• Problem details
Every entry below is to be retyped exactly as it appears.
Content starts
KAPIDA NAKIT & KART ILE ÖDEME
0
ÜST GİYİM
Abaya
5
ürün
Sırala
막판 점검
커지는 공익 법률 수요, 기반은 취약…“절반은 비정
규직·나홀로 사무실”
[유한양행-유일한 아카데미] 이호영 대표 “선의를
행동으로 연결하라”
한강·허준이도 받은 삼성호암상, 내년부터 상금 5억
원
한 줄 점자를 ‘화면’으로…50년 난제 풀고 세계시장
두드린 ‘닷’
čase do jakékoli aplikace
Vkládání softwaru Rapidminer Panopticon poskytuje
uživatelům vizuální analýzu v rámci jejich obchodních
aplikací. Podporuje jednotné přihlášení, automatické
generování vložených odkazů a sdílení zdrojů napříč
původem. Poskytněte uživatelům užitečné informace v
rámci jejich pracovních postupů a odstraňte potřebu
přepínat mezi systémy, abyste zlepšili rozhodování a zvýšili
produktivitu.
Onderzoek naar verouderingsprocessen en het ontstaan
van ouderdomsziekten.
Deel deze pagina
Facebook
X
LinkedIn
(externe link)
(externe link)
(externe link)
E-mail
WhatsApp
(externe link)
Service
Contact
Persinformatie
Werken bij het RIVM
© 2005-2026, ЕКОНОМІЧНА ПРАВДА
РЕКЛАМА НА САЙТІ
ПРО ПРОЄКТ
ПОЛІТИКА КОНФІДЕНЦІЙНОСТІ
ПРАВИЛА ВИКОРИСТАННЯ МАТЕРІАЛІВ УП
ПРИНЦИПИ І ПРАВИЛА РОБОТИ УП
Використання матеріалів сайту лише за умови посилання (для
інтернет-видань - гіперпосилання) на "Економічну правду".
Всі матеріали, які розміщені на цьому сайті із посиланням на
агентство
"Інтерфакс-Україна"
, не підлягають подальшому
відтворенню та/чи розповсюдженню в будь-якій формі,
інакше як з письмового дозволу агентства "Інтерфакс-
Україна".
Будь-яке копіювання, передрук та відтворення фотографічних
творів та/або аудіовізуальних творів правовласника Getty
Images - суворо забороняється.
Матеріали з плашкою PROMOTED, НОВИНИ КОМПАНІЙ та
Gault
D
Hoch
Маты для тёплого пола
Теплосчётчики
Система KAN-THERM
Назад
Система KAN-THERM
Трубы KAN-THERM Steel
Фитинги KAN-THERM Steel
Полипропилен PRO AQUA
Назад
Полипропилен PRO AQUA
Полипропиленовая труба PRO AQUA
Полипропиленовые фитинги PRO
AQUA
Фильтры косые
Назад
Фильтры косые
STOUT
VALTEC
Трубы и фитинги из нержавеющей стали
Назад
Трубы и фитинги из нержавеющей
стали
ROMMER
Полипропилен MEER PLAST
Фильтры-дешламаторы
Content ends
• Response to this task
KAPIDA NAKIT & KART ILE ÖDEME
0
ÜST GİYİM
Abaya
5
ürün
Sırala
막판 점검
커지는 공익 법률 수요, 기반은 취약…“절반은 비정
규직·나홀로 사무실”
[유한양행-유일한 아카데미] 이호영 대표 “선의를
행동으로 연결하라”
한강·허준이도 받은 삼성호암상, 내년부터 상금 5억
원
한 줄 점자를 ‘화면’으로…50년 난제 풀고 세계시장
두드린 ‘닷’
čase do jakékoli aplikace
Vkládání softwaru Rapidminer Panopticon poskytuje
uživatelům vizuální analýzu v rámci jejich obchodních
aplikací. Podporuje jednotné přihlášení, automatické
generování vložených odkazů a sdílení zdrojů napříč
původem. Poskytněte uživatelům užitečné informace v
rámci jejich pracovních postupů a odstraňte potřebu
přepínat mezi systémy, abyste zlepšili rozhodování a zvýšili
produktivitu.
Onderzoek naar verouderingsprocessen en het ontstaan
van ouderdomsziekten.
Deel deze pagina
Facebook
X
LinkedIn
(externe link)
(externe link)
(externe link)
E-mail
WhatsApp
(externe link)
Service
Contact
Persinformatie
Werken bij het RIVM
© 2005-2026, ЕКОНОМІЧНА ПРАВДА
РЕКЛАМА НА САЙТІ
ПРО ПРОЄКТ
ПОЛІТИКА КОНФІДЕНЦІЙНОСТІ
ПРАВИЛА ВИКОРИСТАННЯ МАТЕРІАЛІВ УП
ПРИНЦИПИ І ПРАВИЛА РОБОТИ УП
Використання матеріалів сайту лише за умови посилання (для
інтернет-видань - гіперпосилання) на "Економічну правду".
Всі матеріали, які розміщені на цьому сайті із посиланням на
агентство
"Інтерфакс-Україна"
, не підлягають подальшому
відтворенню та/чи розповсюдженню в будь-якій формі,
інакше як з письмового дозволу агентства "Інтерфакс-
Україна".
Будь-яке копіювання, передрук та відтворення фотографічних
творів та/або аудіовізуальних творів правовласника Getty
Images - суворо забороняється.
Матеріали з плашкою PROMOTED, НОВИНИ КОМПАНІЙ та
Gault
D
Hoch
Маты для тёплого пола
Теплосчётчики
Система KAN-THERM
Назад
Система KAN-THERM
Трубы KAN-THERM Steel
Фитинги KAN-THERM Steel
Полипропилен PRO AQUA
Назад
Полипропилен PRO AQUA
Полипропиленовая труба PRO AQUA
Полипропиленовые фитинги PRO
AQUA
Фильтры косые
Назад
Фильтры косые
STOUT
VALTEC
Трубы и фитинги из нержавеющей стали
Назад
Трубы и фитинги из нержавеющей
стали
ROMMER
Полипропилен MEER PLAST
Фильтры-дешламаторы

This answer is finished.